It all worked out and resulted in one of the biggest upsets and most legendary calls in sports history. The Soviets pressed as the U.S. led 4-3, leaving Michaels unable to script a final call.

“To think about what would be said at the end of the game or how it would be said never could enter my mind as the Soviets are putting pressure on,” he recalled. “I’ve got to call it, I’ve got to call it pass by pass, shot by shot.

“And then just serendipitous that with six or seven seconds to go, the puck comes out to center ice, and now the game is going to be over. The Soviets have no time to mount a last rush. The puck is in the neutral zone. And the word that popped into my head was miraculous. That’s just the word that popped in, and it got morphed into a question and quick answer, and away we went.

“But all I’m trying to do at that point is call the game, don’t blow a call. But the Soviets could have tied the game. How insane would that have sounded if I would have said that as the Soviets tie the game with one second to go? 

“It was from my heart. It had nothing to do with what it meant to the country or anything beyond sports, but as somebody who’s loved sports since I was five years old, this was an upset. This was a gigantic, gigantic upset, and so that’s why the word miraculous came into my brain, and I said what I said. But that had everything to do with what an incredible moment this is, and not something that I ever thought would live in posterity, because remember in those years, too, nobody had a home video machine, videotape machine, so this is not something you think lives forever.”

(Even 40 years later, the ties to the home of the “Miracle on Ice” continue for Michaels. His 13-year-old grandson plays travel hockey in Southern California and his team won an October tournament in Lake Placid.)

The better line, according to Eruzione

The American public didn’t hear Michaels’ call live because the game was on tape-delay and aired in primetime. Mike Eruzione, who scored the winning goal, didn’t hear the legendary line until weeks later. After “Miracle” game, the rest of the team watched it on television as he and goaltender Jim Craig did interviews.

While “Do you believe in miracles? Yes!” lives on, it’s a different line from the Finland game that’s stuck with Eruzione.

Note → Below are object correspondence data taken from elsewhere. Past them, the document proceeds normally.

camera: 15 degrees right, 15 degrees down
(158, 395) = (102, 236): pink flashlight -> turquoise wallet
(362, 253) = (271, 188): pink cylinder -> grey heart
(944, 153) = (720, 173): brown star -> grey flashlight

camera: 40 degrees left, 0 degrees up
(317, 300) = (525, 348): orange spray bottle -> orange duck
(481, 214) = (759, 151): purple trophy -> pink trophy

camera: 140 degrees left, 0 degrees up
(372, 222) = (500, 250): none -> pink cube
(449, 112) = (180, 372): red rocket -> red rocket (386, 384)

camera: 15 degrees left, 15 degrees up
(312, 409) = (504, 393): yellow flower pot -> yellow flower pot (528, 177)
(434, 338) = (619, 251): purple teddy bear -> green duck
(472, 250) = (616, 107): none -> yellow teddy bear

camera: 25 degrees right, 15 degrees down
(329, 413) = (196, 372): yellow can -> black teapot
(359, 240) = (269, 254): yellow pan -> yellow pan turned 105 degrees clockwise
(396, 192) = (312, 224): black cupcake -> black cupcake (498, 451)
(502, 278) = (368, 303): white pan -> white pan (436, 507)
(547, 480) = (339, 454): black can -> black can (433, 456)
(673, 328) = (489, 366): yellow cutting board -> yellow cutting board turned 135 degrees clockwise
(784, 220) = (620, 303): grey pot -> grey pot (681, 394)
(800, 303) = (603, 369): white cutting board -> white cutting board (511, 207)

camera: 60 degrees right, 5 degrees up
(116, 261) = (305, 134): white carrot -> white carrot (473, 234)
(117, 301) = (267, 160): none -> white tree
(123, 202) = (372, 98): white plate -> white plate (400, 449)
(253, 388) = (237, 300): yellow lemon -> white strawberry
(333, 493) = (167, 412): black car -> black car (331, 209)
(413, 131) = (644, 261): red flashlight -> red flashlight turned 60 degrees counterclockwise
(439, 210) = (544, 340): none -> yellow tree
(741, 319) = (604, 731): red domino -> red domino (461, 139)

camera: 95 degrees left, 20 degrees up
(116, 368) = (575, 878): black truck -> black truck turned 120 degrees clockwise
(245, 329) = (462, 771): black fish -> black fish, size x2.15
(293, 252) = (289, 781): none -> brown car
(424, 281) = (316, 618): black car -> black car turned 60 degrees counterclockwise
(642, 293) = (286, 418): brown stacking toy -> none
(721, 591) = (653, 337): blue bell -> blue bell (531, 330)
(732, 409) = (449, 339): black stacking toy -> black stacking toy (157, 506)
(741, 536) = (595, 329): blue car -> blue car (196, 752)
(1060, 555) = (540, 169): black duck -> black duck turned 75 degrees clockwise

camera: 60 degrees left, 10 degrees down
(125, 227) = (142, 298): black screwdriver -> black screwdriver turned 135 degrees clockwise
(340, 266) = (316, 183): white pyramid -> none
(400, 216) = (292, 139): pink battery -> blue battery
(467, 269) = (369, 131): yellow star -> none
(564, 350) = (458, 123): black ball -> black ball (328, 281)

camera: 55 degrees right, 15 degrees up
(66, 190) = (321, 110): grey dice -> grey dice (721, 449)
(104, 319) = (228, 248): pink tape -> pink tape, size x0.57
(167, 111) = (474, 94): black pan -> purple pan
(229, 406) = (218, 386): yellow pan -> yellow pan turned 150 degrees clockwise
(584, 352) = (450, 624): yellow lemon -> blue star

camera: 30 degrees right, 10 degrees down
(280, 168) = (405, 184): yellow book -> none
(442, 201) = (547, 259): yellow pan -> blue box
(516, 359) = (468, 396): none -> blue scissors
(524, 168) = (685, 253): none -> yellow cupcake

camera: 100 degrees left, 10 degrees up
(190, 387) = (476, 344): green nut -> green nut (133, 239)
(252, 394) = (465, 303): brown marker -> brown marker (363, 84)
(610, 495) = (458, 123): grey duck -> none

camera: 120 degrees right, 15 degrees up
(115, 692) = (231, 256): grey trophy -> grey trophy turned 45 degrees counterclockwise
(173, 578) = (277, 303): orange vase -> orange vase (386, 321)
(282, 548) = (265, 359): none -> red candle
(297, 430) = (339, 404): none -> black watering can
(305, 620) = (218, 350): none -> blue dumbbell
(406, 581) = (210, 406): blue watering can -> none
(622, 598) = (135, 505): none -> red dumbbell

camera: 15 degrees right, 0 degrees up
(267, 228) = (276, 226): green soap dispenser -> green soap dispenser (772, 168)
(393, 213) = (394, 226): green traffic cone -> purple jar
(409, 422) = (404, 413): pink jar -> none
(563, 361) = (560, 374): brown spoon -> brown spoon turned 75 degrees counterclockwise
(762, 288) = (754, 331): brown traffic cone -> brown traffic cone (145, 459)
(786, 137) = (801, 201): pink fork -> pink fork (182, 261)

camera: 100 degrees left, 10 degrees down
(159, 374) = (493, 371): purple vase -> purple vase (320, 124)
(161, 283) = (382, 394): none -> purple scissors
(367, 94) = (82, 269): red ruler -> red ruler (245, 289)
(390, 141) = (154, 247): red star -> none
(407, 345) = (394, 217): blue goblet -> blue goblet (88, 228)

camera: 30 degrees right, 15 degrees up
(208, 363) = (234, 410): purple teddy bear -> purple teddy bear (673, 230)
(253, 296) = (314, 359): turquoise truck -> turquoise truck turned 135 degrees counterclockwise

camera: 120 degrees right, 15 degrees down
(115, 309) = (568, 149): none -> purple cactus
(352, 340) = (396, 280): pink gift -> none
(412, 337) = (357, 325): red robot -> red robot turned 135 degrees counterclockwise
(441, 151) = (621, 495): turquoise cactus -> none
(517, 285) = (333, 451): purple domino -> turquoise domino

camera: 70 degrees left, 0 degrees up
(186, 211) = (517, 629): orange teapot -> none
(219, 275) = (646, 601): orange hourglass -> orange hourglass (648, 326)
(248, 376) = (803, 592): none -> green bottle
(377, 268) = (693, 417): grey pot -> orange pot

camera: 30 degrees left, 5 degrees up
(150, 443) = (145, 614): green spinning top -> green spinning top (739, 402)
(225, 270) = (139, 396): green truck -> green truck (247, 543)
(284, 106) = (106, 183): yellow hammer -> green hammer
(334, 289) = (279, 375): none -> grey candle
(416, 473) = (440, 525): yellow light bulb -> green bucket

“You know, I never thought it was a miracle, but it was a catchy phrase and it sounded right,” Eruzione said. “I thought Al’s best call, which I thought got lost in this whole thing, was ‘This impossible dream comes true,’ when we beat Finland, because it was an impossible dream, and I’m not talking about the Red Sox. I’m talking about this was a dream that we had as players to go to the Olympic Games and win a medal, let alone have a chance to win the gold medal.

“Everybody gets caught up in ‘Do you believe in miracles? Yes,’ but I thought ‘This impossible dream comes true’ was even greater, and Al and I have played some golf together in some celebrity events, and we’re talking down the fairway and we always hear it, ‘Hey, Mike, hey, Al, do you believe in miracles? Yes.’ I walk through an airport and somebody will say, ‘Hey, Mike Eruzione, do you believe in miracles?’

“So it’s the catch line that everybody talks about, and it was spectacular, and that’s why Al is such a great commentator. He captured the moment and what it was. But I still think the second line after Finland kind of got lost in the shuffle because I thought that was spectacular as well.”